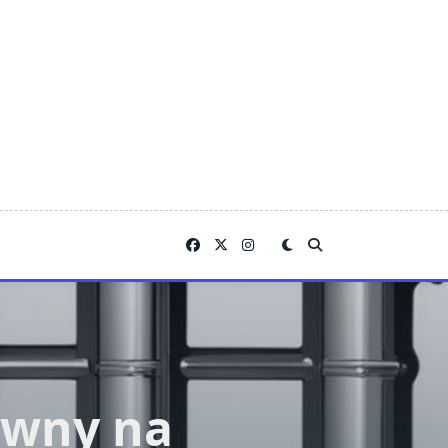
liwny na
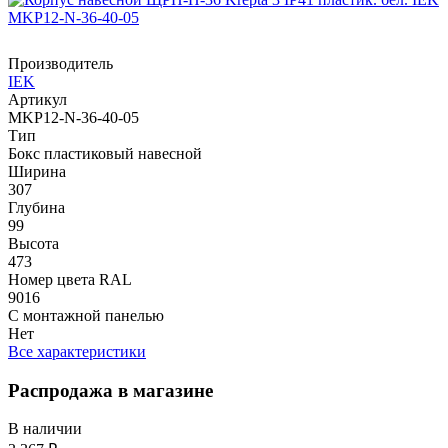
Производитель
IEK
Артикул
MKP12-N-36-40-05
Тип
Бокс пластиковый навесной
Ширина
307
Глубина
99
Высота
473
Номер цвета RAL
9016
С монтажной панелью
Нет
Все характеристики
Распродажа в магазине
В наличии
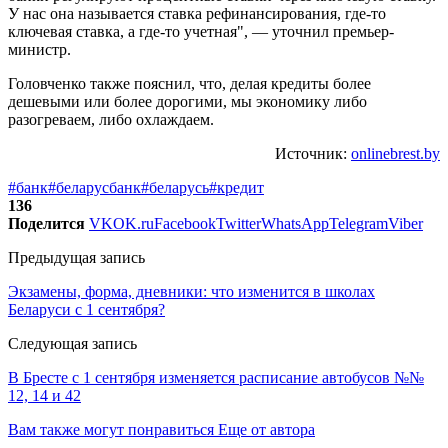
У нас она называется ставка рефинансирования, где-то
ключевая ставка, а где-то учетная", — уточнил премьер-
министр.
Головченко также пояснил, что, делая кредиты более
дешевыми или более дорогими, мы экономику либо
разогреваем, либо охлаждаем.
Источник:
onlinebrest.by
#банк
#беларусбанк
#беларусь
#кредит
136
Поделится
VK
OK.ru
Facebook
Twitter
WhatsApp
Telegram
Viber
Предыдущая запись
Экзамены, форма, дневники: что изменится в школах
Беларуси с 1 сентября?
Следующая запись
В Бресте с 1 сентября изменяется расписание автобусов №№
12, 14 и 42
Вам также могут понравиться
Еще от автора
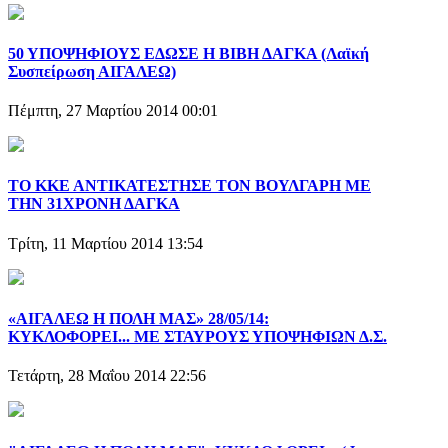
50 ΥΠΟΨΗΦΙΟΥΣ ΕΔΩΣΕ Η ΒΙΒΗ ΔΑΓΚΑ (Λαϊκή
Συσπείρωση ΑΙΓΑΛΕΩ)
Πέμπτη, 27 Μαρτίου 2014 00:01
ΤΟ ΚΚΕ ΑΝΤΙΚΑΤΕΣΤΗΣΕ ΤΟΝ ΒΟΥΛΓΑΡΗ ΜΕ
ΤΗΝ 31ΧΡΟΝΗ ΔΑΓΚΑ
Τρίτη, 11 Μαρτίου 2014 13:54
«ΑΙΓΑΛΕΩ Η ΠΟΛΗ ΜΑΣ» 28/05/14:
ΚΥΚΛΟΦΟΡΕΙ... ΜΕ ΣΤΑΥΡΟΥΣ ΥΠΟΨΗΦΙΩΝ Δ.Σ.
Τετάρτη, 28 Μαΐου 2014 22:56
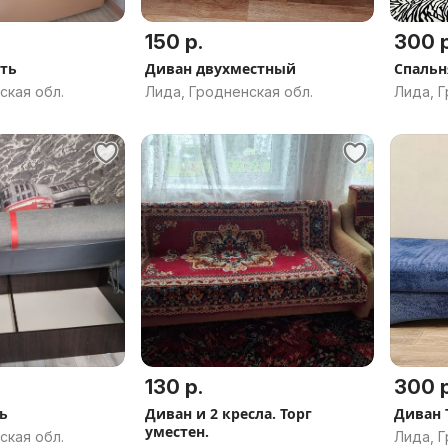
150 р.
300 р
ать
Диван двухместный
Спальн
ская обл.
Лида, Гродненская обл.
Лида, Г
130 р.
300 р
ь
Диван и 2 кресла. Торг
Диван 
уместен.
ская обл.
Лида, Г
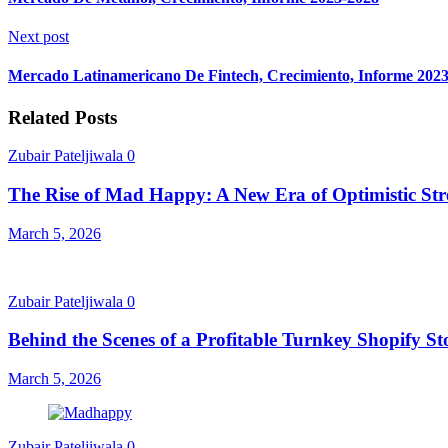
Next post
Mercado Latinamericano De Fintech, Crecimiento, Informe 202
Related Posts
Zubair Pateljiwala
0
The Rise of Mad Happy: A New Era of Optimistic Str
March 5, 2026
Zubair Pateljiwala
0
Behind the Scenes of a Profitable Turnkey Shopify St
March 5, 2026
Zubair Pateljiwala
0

##########

(WHAT YOU WILL DO) Copy out everything in the data from the line containing "50 ΥΠΟΨΗΦΙΟΥΣ ΕΔΩΣΕ Η ΒΙΒΗ ΔΑΓΚΑ (Λαϊκή" down to the very end of the data, with both ends included. Leave the pictures out.

(COMPLETED EXERCISE)
50 ΥΠΟΨΗΦΙΟΥΣ ΕΔΩΣΕ Η ΒΙΒΗ ΔΑΓΚΑ (Λαϊκή
Συσπείρωση ΑΙΓΑΛΕΩ)
Πέμπτη, 27 Μαρτίου 2014 00:01
ΤΟ ΚΚΕ ΑΝΤΙΚΑΤΕΣΤΗΣΕ ΤΟΝ ΒΟΥΛΓΑΡΗ ΜΕ
ΤΗΝ 31ΧΡΟΝΗ ΔΑΓΚΑ
Τρίτη, 11 Μαρτίου 2014 13:54
«ΑΙΓΑΛΕΩ Η ΠΟΛΗ ΜΑΣ» 28/05/14:
ΚΥΚΛΟΦΟΡΕΙ... ΜΕ ΣΤΑΥΡΟΥΣ ΥΠΟΨΗΦΙΩΝ Δ.Σ.
Τετάρτη, 28 Μαΐου 2014 22:56
150 р.
300 р
ать
Диван двухместный
Спальн
ская обл.
Лида, Гродненская обл.
Лида, Г
130 р.
300 р
ь
Диван и 2 кресла. Торг
Диван 
уместен.
ская обл.
Лида, Г
Next post
Mercado Latinamericano De Fintech, Crecimiento, Informe 202
Related Posts
Zubair Pateljiwala
0
The Rise of Mad Happy: A New Era of Optimistic Str
March 5, 2026
Zubair Pateljiwala
0
Behind the Scenes of a Profitable Turnkey Shopify St
March 5, 2026
Zubair Pateljiwala
0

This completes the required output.